The Most Influential Television Episodes by Decade - 1990s
The Sopranos - “College” Airdate: February 7, 1999
There’s little agreement as to when television’s “Second Golden Age” began. There are those who claim it doesn’t exist at all, while others actually refer to it as television’s “Third Golden Age.” The way I see it, the Second Golden Age of Television exists, continues to flourish, and has a definite beginning date: February 7, 1999, the date when “College,” the fifth episode of The Sopranos, aired -- my choice for the most influential television episode of the ‘90s.
The mob family drama The Sopranos had originally been conceived as a network show. FOX showed interest in the mid-’90s, but eventually passed when they read the pilot script (ooops!). Creator David Chase seems to have had the idea in his head for quite some time. His 1979 feature-length script for The Rockford Files episode “The Man Who Saw the Alligators” features a New Jersey mobster, named Tony, with mother issues, a right-hand man named Syl, and a love interest named Adrianna. With its roots still firmly in network, The Sopranos premiered on HBO in January of 1999. Though airing on a premium cable channel, much of season one played out as it might have on FOX, with one very notable exception. I believe that exception would eventually come to shake the very foundations of television itself.
In our interview with him, Chase discussed the rule of “network morality,” which basically said that a main character doing an awful thing on a television show must be punished for it, and see the error of his ways before the episode was over – e.g. when Lucy Ricardo stole John Wayne’s footprints from the forecourt of Grauman’s Chinese Theatre, she had to face the wrath of the Duke himself in The I Love Lucy episode, “Lucy Visits Grauman’s.” The protagonist always gets her comeuppance.
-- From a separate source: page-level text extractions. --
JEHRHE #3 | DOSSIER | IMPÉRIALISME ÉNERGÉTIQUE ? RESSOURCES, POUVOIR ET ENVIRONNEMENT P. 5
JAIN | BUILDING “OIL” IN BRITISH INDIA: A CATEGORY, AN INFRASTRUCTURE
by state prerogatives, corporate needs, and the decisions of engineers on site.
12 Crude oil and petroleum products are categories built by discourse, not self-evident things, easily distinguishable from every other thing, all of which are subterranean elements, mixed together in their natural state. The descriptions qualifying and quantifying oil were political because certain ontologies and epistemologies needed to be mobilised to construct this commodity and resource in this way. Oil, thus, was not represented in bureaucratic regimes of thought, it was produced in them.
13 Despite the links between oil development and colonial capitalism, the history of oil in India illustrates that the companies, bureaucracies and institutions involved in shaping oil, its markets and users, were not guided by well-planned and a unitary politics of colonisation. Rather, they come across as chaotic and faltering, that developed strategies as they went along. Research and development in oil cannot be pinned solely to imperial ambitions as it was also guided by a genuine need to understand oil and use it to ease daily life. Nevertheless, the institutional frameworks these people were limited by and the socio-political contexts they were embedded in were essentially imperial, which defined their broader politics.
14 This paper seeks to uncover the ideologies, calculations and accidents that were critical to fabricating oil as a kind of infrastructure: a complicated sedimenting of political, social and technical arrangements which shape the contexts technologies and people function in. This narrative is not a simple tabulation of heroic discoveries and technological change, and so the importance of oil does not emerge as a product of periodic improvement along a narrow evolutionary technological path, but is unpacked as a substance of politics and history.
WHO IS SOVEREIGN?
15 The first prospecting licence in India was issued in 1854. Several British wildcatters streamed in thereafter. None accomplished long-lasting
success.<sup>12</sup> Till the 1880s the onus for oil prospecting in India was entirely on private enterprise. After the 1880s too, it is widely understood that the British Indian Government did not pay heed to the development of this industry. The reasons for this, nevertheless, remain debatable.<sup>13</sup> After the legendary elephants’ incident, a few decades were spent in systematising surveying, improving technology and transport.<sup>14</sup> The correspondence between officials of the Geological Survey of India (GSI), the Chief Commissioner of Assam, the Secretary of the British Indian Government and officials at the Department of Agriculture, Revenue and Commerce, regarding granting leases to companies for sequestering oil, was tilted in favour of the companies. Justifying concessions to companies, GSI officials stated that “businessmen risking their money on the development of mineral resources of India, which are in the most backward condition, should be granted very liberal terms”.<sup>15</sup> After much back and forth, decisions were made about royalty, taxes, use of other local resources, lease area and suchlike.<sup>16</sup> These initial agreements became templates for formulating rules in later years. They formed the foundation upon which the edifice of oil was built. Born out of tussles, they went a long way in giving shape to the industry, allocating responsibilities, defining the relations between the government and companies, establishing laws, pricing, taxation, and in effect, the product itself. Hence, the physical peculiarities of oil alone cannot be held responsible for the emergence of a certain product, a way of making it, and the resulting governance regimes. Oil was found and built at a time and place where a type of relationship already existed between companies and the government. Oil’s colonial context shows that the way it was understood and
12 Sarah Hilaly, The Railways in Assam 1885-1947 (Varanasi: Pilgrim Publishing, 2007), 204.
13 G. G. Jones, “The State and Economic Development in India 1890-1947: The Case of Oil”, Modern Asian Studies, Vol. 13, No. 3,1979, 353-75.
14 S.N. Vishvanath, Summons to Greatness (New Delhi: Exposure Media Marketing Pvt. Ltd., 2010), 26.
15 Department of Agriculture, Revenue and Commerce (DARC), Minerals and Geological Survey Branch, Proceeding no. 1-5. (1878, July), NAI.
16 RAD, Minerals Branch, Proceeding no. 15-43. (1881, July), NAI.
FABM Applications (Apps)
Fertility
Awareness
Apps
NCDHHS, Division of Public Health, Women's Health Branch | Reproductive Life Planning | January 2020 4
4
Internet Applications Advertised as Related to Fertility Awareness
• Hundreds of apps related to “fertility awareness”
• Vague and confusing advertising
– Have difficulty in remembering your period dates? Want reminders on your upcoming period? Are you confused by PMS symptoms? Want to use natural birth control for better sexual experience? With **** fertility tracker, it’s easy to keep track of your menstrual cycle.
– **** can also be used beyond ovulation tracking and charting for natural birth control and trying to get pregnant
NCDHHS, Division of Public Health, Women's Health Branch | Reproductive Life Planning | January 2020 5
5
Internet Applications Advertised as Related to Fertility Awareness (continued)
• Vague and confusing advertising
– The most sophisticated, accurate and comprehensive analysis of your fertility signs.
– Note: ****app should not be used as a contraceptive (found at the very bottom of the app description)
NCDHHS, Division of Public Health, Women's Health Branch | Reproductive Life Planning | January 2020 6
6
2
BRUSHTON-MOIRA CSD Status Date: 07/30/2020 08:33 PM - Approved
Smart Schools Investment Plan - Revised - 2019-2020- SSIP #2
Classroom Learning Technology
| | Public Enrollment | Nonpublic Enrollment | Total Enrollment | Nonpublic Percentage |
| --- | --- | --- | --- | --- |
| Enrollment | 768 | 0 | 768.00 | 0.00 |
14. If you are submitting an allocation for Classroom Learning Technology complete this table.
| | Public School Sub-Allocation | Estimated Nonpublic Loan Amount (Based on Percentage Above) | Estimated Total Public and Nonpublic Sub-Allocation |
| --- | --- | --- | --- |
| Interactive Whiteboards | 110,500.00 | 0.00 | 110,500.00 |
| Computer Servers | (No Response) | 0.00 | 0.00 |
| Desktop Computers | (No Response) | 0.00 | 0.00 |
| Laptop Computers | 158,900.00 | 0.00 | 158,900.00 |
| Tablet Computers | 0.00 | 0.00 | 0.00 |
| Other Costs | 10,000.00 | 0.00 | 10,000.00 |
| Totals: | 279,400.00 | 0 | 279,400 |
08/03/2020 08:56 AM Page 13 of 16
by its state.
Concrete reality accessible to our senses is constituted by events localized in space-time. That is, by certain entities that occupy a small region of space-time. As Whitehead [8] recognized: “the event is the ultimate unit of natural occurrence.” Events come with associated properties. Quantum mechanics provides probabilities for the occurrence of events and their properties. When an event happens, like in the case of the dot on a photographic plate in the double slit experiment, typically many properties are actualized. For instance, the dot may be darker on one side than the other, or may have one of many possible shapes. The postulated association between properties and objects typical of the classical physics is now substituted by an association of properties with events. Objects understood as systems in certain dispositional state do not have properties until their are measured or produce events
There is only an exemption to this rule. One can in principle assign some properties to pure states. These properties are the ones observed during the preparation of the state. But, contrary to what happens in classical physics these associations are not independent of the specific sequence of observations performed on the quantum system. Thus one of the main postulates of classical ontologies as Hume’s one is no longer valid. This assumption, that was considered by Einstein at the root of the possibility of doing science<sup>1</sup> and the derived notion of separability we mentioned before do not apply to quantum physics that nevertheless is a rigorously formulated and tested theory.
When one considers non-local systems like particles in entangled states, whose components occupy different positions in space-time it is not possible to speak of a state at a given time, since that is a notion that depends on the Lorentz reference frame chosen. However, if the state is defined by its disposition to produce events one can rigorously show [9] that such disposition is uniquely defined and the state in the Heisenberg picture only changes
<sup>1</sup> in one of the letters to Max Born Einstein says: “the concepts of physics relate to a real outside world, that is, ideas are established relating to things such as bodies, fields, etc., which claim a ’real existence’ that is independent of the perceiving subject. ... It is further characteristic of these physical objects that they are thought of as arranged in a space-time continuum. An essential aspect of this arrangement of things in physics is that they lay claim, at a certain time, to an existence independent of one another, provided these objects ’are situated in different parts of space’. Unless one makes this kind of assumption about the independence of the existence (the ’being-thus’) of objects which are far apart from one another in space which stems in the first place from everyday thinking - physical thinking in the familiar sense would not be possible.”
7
After a battle with HBO executives, David Chase shattered this convention in “College.” Because Chase had written for network dramas for the better part of 38 years at that point, he understood the rules, and also knew the audience well enough to understand when he could break those rules.
In the episode, Tony Soprano, in Maine with daughter Meadow to show her colleges, spots a man who turned state’s evidence against the “family,” and was now in the Witness Protection Program. Tony very graphically murders the man with a piano wire, and suffers not at all for having done so. Well, not in the short run, anyway. The next day Tony is back on the road being grilled by Meadow, who has become curious about her father’s mob ties. Tony is struck by a quote on display at the admissions office, "No man can wear one face to himself and another to the multitude, without finally getting bewildered as to which one may be true" – hinting that in the long run, Tony might not always get away with murder.
With Tony’s actions, David Chase was clearing the way for Don Draper to be an often-unrepentant cheater, for Walter White to make very morally questionable choices when it was in the best interest of his business, and for Frank Underwood to lie at will and, like Tony Soprano, get away with murder. Chase going outside the bounds of what was acceptable in a television script (and the great success The Sopranos had because of it) led to writers taking more chances, and led to networks airing more daring programming. That freedom to take risks is a central component of the second resurgence of quality writing on television. And it all began with The Sopranos’ “College.”